Challenge:
Report how many lines in the data below contain the string "label". Reply with the number only.

========

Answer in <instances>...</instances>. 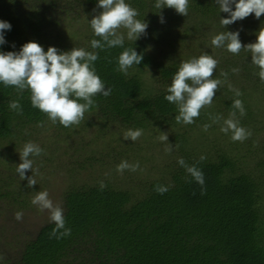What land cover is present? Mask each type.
Segmentation results:
<instances>
[{
  "label": "trees",
  "instance_id": "trees-1",
  "mask_svg": "<svg viewBox=\"0 0 264 264\" xmlns=\"http://www.w3.org/2000/svg\"><path fill=\"white\" fill-rule=\"evenodd\" d=\"M127 2L139 11L138 19L147 21V34L135 43L126 38L123 47L100 50L91 48V40L99 39L93 30L85 33L88 46L84 49L98 52L96 72L112 91L107 97H94L98 107L86 113L78 127L65 128L59 122L53 125L44 113L32 107L29 91L25 90L21 95L13 87L0 84V163L15 160L16 149L18 151L25 143L42 138L44 128L51 127L48 123L56 126L54 143L41 141L44 156L31 157L40 167L41 163L54 162L62 152L67 155L71 146H63L60 141L69 142V137L72 140L69 143L73 139L76 141V137L86 141L84 137L88 127L95 126L92 139L102 141L100 144L108 135L118 133L116 127L119 125V128L143 130V135L134 143L136 146L131 140L129 144L125 140L124 145L111 147L108 141L104 149L92 150L75 158L76 166L71 171L73 183L62 194L60 202L66 227L71 229L70 236L50 238L55 227L51 221L42 225L35 234L28 235L25 241L15 230L12 234L14 239L6 242V248H2L0 242V264H264V119L260 118L262 111L258 113L260 108H253L247 100L246 96L252 93L245 92L246 85L239 89L242 92L239 97L229 89V84L236 86L237 82L245 79L255 81V76L258 83L253 89L259 88V68L252 64L250 52L241 51L239 55L220 53V58H215L219 64L213 79L225 80L221 71L227 72L228 76L214 99H219L226 109L210 108L217 112L235 111L242 127L252 132V136L242 143H252L257 153L250 156L249 151L242 157L234 156L231 153L234 147L221 145L223 148L215 157L210 154L213 148L206 144V131L197 124L196 134L191 130V138L186 136L187 132L172 130L171 141L175 146L179 145L175 147L178 158L182 157L189 166L195 165L202 170L205 194H201V185L178 160L177 165L166 166L162 178H148L141 185L136 183L134 188L123 187L115 179L121 175L116 171L117 165L122 161L129 162L124 158L126 156H136L129 163L139 162L140 166L145 161L159 159L143 153L144 145L157 147L152 140L155 138L145 137L146 133L165 131L171 125L175 127L178 109L164 99L167 89L157 91L155 83L172 82L182 63V49L189 51L191 56H187L188 60L200 57V54L206 55L199 53L198 49L207 30L216 31L215 35L223 30H239L242 43H254L258 31L264 28V15L256 19L252 14L226 29L220 20L228 13L220 12L215 0H190L187 17L177 14L174 9L164 8L165 22L161 23L159 10L154 7L155 0ZM97 4L98 0H0V20L12 25L11 30L5 31L7 42L0 45V51H19L30 35L39 38L38 43L41 44L43 32L61 24L57 18L59 14L70 16L80 7L88 11L97 10ZM151 43L153 47L150 49ZM48 47L44 50L47 51ZM129 47L135 48L144 58L140 65H133L124 75L117 70L118 57ZM147 68H155L158 75L155 82L143 77L142 73ZM233 68H238L239 72L233 73ZM236 99L242 101L246 115L240 116L239 111L232 107ZM10 101H19L22 115L9 108ZM209 110L204 109L195 122H204L206 112L212 118ZM252 119H261L259 125L263 130L256 125L249 127L254 123H251ZM41 121H44L43 128L38 126ZM221 134L224 138L219 137L221 141L228 143L229 140L242 150L239 142L232 141L231 132ZM121 138L113 141L121 142ZM50 148L53 151L48 153ZM201 156L206 159L201 161ZM16 168L14 165L7 171L1 170L0 175L3 173L6 177L0 178V200L8 202V206L26 207L27 201L21 197L29 191H38L46 180H38L34 187L29 188L27 179L21 180ZM91 168L101 175L92 182L78 184L76 175L81 171L91 172ZM32 175L26 173L28 177ZM100 181L106 184L103 190L100 189ZM157 185L166 186L169 190L159 194L155 190ZM4 232L10 233L1 224L0 240Z\"/></svg>",
  "mask_w": 264,
  "mask_h": 264
},
{
  "label": "clouds",
  "instance_id": "clouds-1",
  "mask_svg": "<svg viewBox=\"0 0 264 264\" xmlns=\"http://www.w3.org/2000/svg\"><path fill=\"white\" fill-rule=\"evenodd\" d=\"M11 2V0H10ZM220 12L228 13L227 17H221L220 24L227 26L243 20L254 14L256 19L264 15V0H215ZM233 5L235 6L233 8ZM97 9H102L90 20L93 33L99 39L91 40L92 49L106 50L115 47H123L125 39L134 43L147 34L148 23L137 17L139 11L127 0H98ZM154 7L158 9L160 21L164 23L162 10L164 8L174 9L177 14L188 15L190 0H155ZM95 11V10H94ZM11 23L0 20V45H4L5 31L11 30ZM126 32V36H125ZM213 48H226L228 52L239 55L241 51L251 53V62L259 68V77L264 82V28H260L254 43L244 44L240 39V32L225 31L215 35L211 39ZM143 54L138 53L135 48H126L118 57L117 70L124 75L128 74L133 65H140ZM99 59L98 52L87 51L84 48H72L69 51H61L55 46H49L47 51L36 42L25 43L19 51H0V84L5 87H13L18 94L25 90L30 92L33 108H38L44 113L48 120L54 125L59 122L65 128L78 127L93 107H98L94 97L111 94V88L106 87L104 81L96 72L95 62ZM219 61L210 55H201L183 61L179 70L172 78L171 85L167 88L166 101L176 105L178 115L177 123L185 125L192 124L199 118L201 112L212 106L214 97L220 87L225 83L228 73L221 71L225 80L213 79ZM238 73V68L232 69ZM229 89L239 97L242 92L229 84ZM232 107L239 111L240 116L246 115V110L240 99L233 102ZM9 108L18 114H23L22 105L19 101H10ZM236 117V112L230 113L228 119H224L221 131L225 134L231 132L233 142H244L252 136V132L242 126ZM213 123H219L221 116L212 117ZM39 127H44V121L39 122ZM210 125L205 124L203 130L207 131ZM143 135L142 129L127 130L124 140L137 141ZM161 142H168V134L157 137ZM178 148L179 145L177 144ZM166 153L172 152L171 143L165 148ZM44 153L38 144L27 142L19 151L21 163L18 164L16 172L20 179H27V187L32 188L37 184L35 179L39 175V169L34 168V160L31 157H39ZM201 156L200 160H205ZM178 163L186 169L192 178L201 185V194H205V179L202 170L195 165L189 166L181 157ZM31 170L33 175L26 176ZM125 170L132 172L143 171L139 162L130 164L122 161L117 165L116 171L123 174ZM106 187L104 181H100V189ZM155 190L164 194L168 187L157 185ZM31 203L40 211H47L49 219L54 222L55 227L50 233V238L61 239L71 235V229L66 227V219L62 207L49 198L47 191H39L33 197ZM22 212L15 214V219L20 221ZM62 230V231H61Z\"/></svg>",
  "mask_w": 264,
  "mask_h": 264
},
{
  "label": "rangeland",
  "instance_id": "rangeland-1",
  "mask_svg": "<svg viewBox=\"0 0 264 264\" xmlns=\"http://www.w3.org/2000/svg\"><path fill=\"white\" fill-rule=\"evenodd\" d=\"M98 12H99V9H97V10L93 9V10L88 11L84 7H82V8L80 7L78 11L72 13L70 16L59 14V16L57 18H60L59 20L62 21L61 24L49 27L47 30H45L43 32V35H42L43 37H41L42 38L41 45L44 48L47 45L48 46H55L58 49H60L61 51H69L74 47L85 48L86 46H88V43H87L86 38H85V33H88L89 30H92L91 26H90V20ZM220 28H222V27H220ZM222 32H224V30ZM205 33L206 34H204V36L202 37V41L200 43L201 46L198 49L199 53L200 52L206 53V55H210L214 58H220L218 55L220 53H225L226 55H228V51L226 48H224V51L220 52V50L222 48H213L212 47L211 39L215 36V33H217L216 31L214 32L213 30H210V31L207 30V32H205ZM244 34L246 35V33H244ZM125 36H126V32H125ZM38 39L39 38H37L36 36L30 35L27 38V40H25V41H26V43L29 41L38 42ZM150 45H151L150 46V49H151L153 47V43H151ZM169 49H171V48H169ZM201 55L202 54H200L199 56H201ZM187 56H191L189 51L182 49L180 60L182 62L187 61L188 60ZM142 74L144 75L143 76L144 78L145 77L150 78V81H154L156 79V77H158V75H156L155 68H151V69L147 68L146 70H144V73H142ZM257 83H258V78L255 76V81H252L250 79H245L244 82H237L235 84L236 86H233V85L232 86L240 89V88H242L241 86L246 85L245 87H247V90H245V92L250 91L252 93V94H249L246 96L247 100L250 101L253 108H260L258 113H261V111H262V115L260 116V118L264 119V118H262L264 116V82L260 81L259 88L253 89L254 84L257 85ZM155 84L156 85H155L154 89L159 91V90L164 89V88L167 89L171 85V82H167V84H163L162 81H159L158 83H155ZM212 106L214 108L217 107V109L218 108L219 109L223 108V110L226 109V108H224V106H222L219 99H214ZM214 108H209L210 109L209 113H211V115L213 117L221 116L222 119L220 120L219 123H213V119L209 118V116L207 115L208 112H206L203 115L204 122H199V123L194 122V123L188 124V125L176 122V124L174 125L175 127H173L171 125L165 131L151 130L150 132H147L145 137L153 136V138H155V139H152V140H154L156 142L157 147L144 145L143 153L145 155L147 154V156H150V155L157 156L159 159H156L152 162L151 161L143 162L142 166H140V168L143 169V171L138 170L136 172H132V171L124 172L123 174L119 175L118 178H117V176L115 177L116 181L119 182L123 187L134 188L136 183H140V185H141V183L146 182V180L148 178L150 180L162 178V175L166 171V166L170 165V164H172L171 166H173L174 163H175V165H177V160L179 159L178 153L175 150L176 146L171 141V135H172L171 131L174 130V131H179V132H184V133L187 132L186 136L188 138L189 137L191 138V136H192L191 130H193L194 134H196L195 127L197 126V124H199L198 127H203L205 124L210 125V127L208 128V130L206 131V134H205L206 141H207L206 144L207 145L210 144V147L213 148V152L212 153L210 152V154L214 155L215 157L219 156V152H220L219 150H220V148H223L221 145L234 147L235 150L231 151V153L234 156L240 155L242 157L244 154H247L249 151H251V153H249L250 156H252L254 154V152L257 153L256 146L252 145V143L250 145H247V144L244 145L243 143L239 142L241 144V147H242V150L240 151L237 147L238 145L230 143L229 140H228V143H226L225 141H221L219 139V137H221L222 140L224 138H222V136H221L222 131L221 130L218 131V128L221 129V126L223 125L224 119H228L230 116V113H229V111L217 112ZM206 109H208V108H206ZM212 110H214V112H212ZM261 119H259V120L258 119L257 120L252 119L251 123L252 122H254V123H253V125H250L249 127H254L256 125V127L261 129V126L259 125V121ZM207 120L210 123L207 122ZM239 122H240V126H242V123L240 120H239ZM48 124L51 127L48 126L46 129L44 128L45 134L42 135V138H40L38 141H33L34 143L38 144L39 146H41V143H42L41 141H43V140H44V142H47V141H49V142L51 141V143L53 142V137L55 134L54 130H55L56 126H53L50 123H48ZM119 127H120V125L116 127V129H117L116 132H118V133H116L114 135H108L103 144H100V142H102V141L95 142L93 140H96V139H92V134L95 133V130H96L95 126L88 127V131L85 133L86 136L84 137L86 139V141H83L82 139H78L77 137H76V141H75V139L72 138L73 142H71V143H69L70 141H72L71 137H69V140H68L69 142H66L63 140L60 141L61 145H63V146H65V145L71 146V148H69V152L67 153V155L62 154L63 153L62 152V153H60V157L55 159L54 162L41 163V167H40L39 163H37V162L34 163V168L39 169V175H36L35 179L38 181V180L45 178L44 180H46V182L38 191H36V190L34 192L29 191L28 193H26V195H23L21 197V199H25L27 201L26 207L25 206L22 207V205H16L17 207L8 206V204H9L8 202L5 203V201L0 200V225L3 224V226H5V228L8 231H10V233H8V232L5 233L6 232L5 231L4 232L5 234L2 236V239L0 240L2 248L3 247L6 248L5 245H6L7 241L14 239L12 236L13 231L17 230V233L22 234L21 240L23 238V241H25L26 239H28V235L30 237L31 235L35 234L42 227V225L50 222L49 213L47 211H40L36 206H34L31 203L33 197L39 191H47L49 193V198L54 202V204L60 205L62 194L65 192L67 187L70 186L71 183H73V177H72L73 173H71V171H73V169L76 166L75 158L76 157L78 158L81 154H87L88 152H91L92 150L104 149L106 147V145L109 144L108 141H110L111 147L119 146L121 144L124 145V141H125L124 138H121L122 139L121 142H120V140H119V142L113 141L117 137H118V139H120L121 136L123 137L124 133L127 130H129L127 127H122V128H119ZM261 130H263V129H261ZM165 133L168 134V142L159 141L157 139V137L159 135H162ZM260 134H261V131H260ZM87 139H88V141H87ZM129 141H130V139L127 141L128 144L131 142V141L130 142ZM135 142H133L134 146H136L134 144ZM169 143H171V145H172V152L173 153L172 152L171 153L165 152V148L168 146ZM6 144H7V142L4 144V146H6ZM72 144L75 145V148H74V145H72ZM72 146H73V148H72ZM21 150L22 149H19L17 151V149H16L14 151L15 160H12L10 162L8 160H6V161L3 160L0 163V172H1V170L7 171L14 165L17 167L18 164L22 162L20 160V155H19V151H21ZM51 151H53L52 148L48 149V153L49 152L51 153ZM217 151H219V152H217ZM48 153H47V155H49ZM43 156H44V154H42V157ZM52 156H53V154H52ZM133 156H131V157L126 156L124 158L126 160H129V162H130V161H134V158L136 157V156H134V157ZM53 158H55V157L53 156ZM249 164H252V163H249ZM249 168H252V165H249ZM8 173H10V171ZM27 173L32 174V171L29 170V171H27ZM76 174L77 173H75L74 175H76ZM100 175H101V172H99L98 170L92 169L91 172H86V171L82 172L81 171L78 176L76 175V177L78 179V184H84L85 182H92L97 176L99 177ZM2 177L5 178L6 176H4V174L2 173V175H0V178H2ZM137 189H139V188H137ZM17 212L23 213V218L20 221L15 219V214ZM24 234H26V235H24ZM5 236H6V238H4ZM7 236L9 238H7Z\"/></svg>",
  "mask_w": 264,
  "mask_h": 264
}]
</instances>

========

Solution for this task:
3